> How to complete this task
Print the rows below word for word, leaving out the picture.

> Data for the task
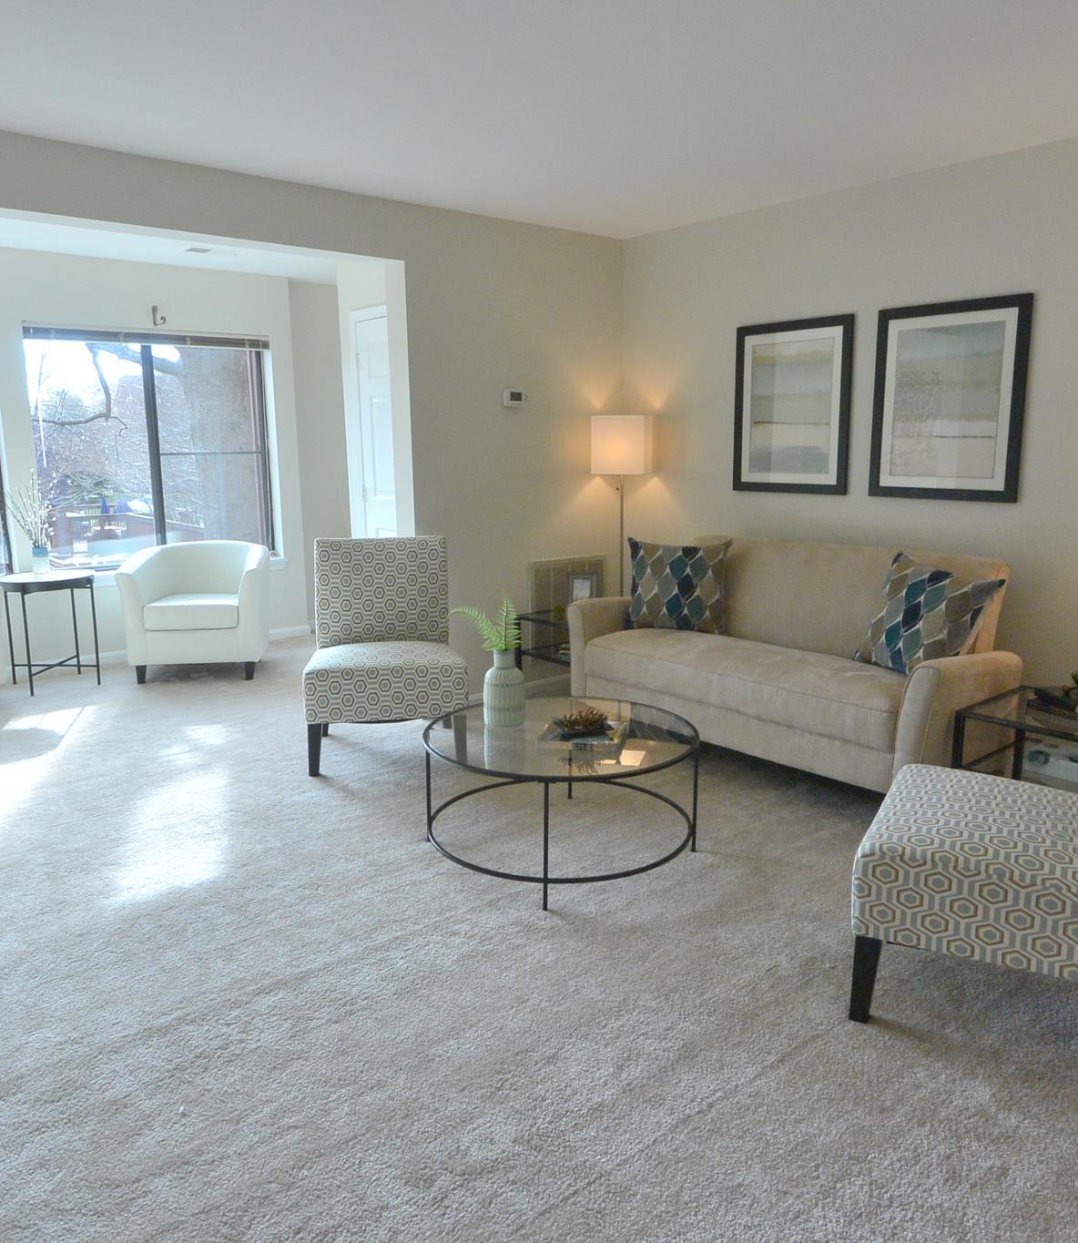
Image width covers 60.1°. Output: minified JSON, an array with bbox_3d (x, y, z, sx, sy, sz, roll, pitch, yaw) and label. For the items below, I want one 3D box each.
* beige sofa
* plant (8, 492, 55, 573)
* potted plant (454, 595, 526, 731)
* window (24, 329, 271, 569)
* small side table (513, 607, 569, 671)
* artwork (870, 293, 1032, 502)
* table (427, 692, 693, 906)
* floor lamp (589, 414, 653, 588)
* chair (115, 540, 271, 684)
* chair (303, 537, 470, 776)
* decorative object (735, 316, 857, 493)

> Your solution
Image width covers 60.1°. Output: minified JSON, an array with bbox_3d (x, y, z, sx, sy, sz, roll, pitch, yaw) and label. For the items below, I want one 3D box each.
* beige sofa
* plant (8, 492, 55, 573)
* potted plant (454, 595, 526, 731)
* window (24, 329, 271, 569)
* small side table (513, 607, 569, 671)
* artwork (870, 293, 1032, 502)
* table (427, 692, 693, 906)
* floor lamp (589, 414, 653, 588)
* chair (115, 540, 271, 684)
* chair (303, 537, 470, 776)
* decorative object (735, 316, 857, 493)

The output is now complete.